** ASSIGNED TASK **
From the line with "11. flatscreen tv [1068, 510, 1204, 588]" through the final line, transcribe the material below character for character; include no other lines.

** RECORDS FOR THIS EXERCISE **
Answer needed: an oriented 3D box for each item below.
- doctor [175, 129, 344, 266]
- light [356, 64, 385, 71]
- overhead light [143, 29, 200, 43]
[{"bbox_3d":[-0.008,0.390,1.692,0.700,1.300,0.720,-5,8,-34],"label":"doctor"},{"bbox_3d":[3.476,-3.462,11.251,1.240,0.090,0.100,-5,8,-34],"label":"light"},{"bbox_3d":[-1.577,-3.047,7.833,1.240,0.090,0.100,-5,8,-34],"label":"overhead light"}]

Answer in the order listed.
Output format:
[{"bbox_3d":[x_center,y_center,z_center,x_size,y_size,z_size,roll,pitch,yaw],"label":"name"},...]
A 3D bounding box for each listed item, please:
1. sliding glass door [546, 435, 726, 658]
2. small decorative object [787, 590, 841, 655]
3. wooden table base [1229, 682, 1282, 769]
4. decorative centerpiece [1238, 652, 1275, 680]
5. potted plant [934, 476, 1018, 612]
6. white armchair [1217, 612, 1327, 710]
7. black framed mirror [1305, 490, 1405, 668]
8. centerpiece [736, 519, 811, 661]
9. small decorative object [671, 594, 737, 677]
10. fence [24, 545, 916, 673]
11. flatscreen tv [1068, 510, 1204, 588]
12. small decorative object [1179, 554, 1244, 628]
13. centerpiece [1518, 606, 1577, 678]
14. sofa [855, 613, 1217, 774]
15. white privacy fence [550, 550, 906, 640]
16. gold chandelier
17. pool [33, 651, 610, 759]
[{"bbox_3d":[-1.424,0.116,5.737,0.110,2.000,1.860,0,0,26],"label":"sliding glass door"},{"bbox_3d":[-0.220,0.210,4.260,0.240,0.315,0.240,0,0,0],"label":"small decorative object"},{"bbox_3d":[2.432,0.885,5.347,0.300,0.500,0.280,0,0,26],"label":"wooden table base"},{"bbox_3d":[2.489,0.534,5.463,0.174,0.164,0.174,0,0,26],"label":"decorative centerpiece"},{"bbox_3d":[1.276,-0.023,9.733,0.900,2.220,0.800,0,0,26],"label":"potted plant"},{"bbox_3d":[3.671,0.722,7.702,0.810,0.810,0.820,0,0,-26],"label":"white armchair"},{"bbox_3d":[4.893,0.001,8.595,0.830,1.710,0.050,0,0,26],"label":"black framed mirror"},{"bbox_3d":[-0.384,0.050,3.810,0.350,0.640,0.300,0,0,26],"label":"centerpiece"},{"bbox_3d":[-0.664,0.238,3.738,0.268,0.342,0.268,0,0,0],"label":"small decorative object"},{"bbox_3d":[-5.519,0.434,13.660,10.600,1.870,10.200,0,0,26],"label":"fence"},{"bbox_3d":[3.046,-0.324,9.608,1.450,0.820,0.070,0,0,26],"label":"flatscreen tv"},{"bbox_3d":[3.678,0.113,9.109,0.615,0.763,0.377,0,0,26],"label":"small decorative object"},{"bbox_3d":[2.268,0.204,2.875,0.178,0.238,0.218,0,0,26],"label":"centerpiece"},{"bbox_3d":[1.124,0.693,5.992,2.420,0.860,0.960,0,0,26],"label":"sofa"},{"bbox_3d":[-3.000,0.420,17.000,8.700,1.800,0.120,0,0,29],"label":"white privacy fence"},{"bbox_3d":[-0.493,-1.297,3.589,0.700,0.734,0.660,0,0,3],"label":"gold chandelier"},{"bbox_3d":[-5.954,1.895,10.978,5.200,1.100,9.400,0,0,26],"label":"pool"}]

** WRITTEN RESPONSE **
11. flatscreen tv [1068, 510, 1204, 588]
12. small decorative object [1179, 554, 1244, 628]
13. centerpiece [1518, 606, 1577, 678]
14. sofa [855, 613, 1217, 774]
15. white privacy fence [550, 550, 906, 640]
16. gold chandelier
17. pool [33, 651, 610, 759]
[{"bbox_3d":[-1.424,0.116,5.737,0.110,2.000,1.860,0,0,26],"label":"sliding glass door"},{"bbox_3d":[-0.220,0.210,4.260,0.240,0.315,0.240,0,0,0],"label":"small decorative object"},{"bbox_3d":[2.432,0.885,5.347,0.300,0.500,0.280,0,0,26],"label":"wooden table base"},{"bbox_3d":[2.489,0.534,5.463,0.174,0.164,0.174,0,0,26],"label":"decorative centerpiece"},{"bbox_3d":[1.276,-0.023,9.733,0.900,2.220,0.800,0,0,26],"label":"potted plant"},{"bbox_3d":[3.671,0.722,7.702,0.810,0.810,0.820,0,0,-26],"label":"white armchair"},{"bbox_3d":[4.893,0.001,8.595,0.830,1.710,0.050,0,0,26],"label":"black framed mirror"},{"bbox_3d":[-0.384,0.050,3.810,0.350,0.640,0.300,0,0,26],"label":"centerpiece"},{"bbox_3d":[-0.664,0.238,3.738,0.268,0.342,0.268,0,0,0],"label":"small decorative object"},{"bbox_3d":[-5.519,0.434,13.660,10.600,1.870,10.200,0,0,26],"label":"fence"},{"bbox_3d":[3.046,-0.324,9.608,1.450,0.820,0.070,0,0,26],"label":"flatscreen tv"},{"bbox_3d":[3.678,0.113,9.109,0.615,0.763,0.377,0,0,26],"label":"small decorative object"},{"bbox_3d":[2.268,0.204,2.875,0.178,0.238,0.218,0,0,26],"label":"centerpiece"},{"bbox_3d":[1.124,0.693,5.992,2.420,0.860,0.960,0,0,26],"label":"sofa"},{"bbox_3d":[-3.000,0.420,17.000,8.700,1.800,0.120,0,0,29],"label":"white privacy fence"},{"bbox_3d":[-0.493,-1.297,3.589,0.700,0.734,0.660,0,0,3],"label":"gold chandelier"},{"bbox_3d":[-5.954,1.895,10.978,5.200,1.100,9.400,0,0,26],"label":"pool"}]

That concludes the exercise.